* Try it:
A line below contains "Svik inte väljarna", and a later one contains "måste man börja". Repeat both, with every line between them, exactly.

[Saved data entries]
═══

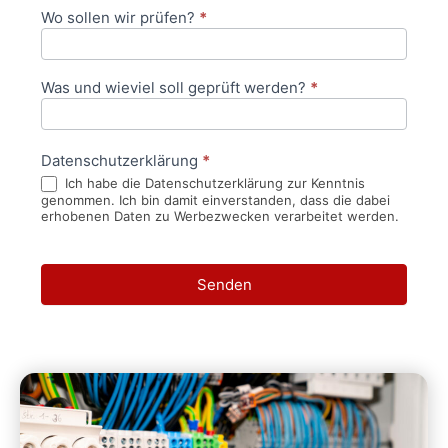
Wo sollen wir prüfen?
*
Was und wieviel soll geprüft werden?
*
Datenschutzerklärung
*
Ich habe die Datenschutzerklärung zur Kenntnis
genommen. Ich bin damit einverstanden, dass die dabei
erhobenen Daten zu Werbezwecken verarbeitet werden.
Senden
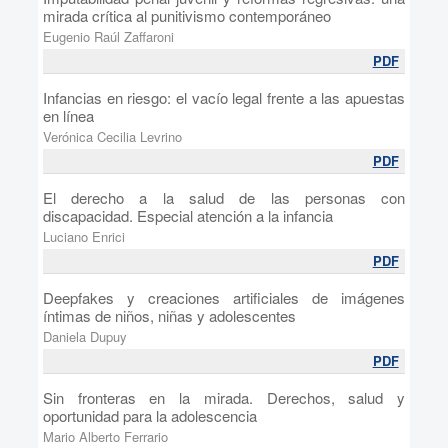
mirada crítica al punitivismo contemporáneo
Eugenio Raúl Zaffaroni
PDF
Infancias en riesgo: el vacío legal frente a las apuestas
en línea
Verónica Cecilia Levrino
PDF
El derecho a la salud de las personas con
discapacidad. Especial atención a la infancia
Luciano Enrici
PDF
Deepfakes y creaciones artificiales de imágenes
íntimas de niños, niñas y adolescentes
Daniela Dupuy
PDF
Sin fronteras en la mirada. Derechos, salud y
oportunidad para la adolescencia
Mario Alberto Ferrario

═══

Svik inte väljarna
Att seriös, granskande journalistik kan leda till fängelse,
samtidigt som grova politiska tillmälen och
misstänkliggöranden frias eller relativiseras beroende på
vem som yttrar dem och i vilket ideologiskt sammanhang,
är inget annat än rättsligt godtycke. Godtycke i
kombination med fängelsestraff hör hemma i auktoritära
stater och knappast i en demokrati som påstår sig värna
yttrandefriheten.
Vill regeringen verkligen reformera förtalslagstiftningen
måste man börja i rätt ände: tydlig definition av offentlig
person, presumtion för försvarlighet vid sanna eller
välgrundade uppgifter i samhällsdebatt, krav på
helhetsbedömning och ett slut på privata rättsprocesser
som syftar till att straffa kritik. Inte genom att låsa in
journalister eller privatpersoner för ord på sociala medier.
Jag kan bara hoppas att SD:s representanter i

═══

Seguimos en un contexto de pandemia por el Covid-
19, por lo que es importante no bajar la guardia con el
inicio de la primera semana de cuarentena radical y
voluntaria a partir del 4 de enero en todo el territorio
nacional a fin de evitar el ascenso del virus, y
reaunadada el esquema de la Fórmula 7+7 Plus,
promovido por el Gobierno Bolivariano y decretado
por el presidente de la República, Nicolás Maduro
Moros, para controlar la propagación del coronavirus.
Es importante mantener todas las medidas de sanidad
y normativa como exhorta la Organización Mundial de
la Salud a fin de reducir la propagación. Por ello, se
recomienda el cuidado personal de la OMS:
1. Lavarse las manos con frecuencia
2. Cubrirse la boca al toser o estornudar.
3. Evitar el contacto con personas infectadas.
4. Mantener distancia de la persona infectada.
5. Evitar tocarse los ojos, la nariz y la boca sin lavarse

═══

* Output below:
Svik inte väljarna
Att seriös, granskande journalistik kan leda till fängelse,
samtidigt som grova politiska tillmälen och
misstänkliggöranden frias eller relativiseras beroende på
vem som yttrar dem och i vilket ideologiskt sammanhang,
är inget annat än rättsligt godtycke. Godtycke i
kombination med fängelsestraff hör hemma i auktoritära
stater och knappast i en demokrati som påstår sig värna
yttrandefriheten.
Vill regeringen verkligen reformera förtalslagstiftningen
måste man börja i rätt ände: tydlig definition av offentlig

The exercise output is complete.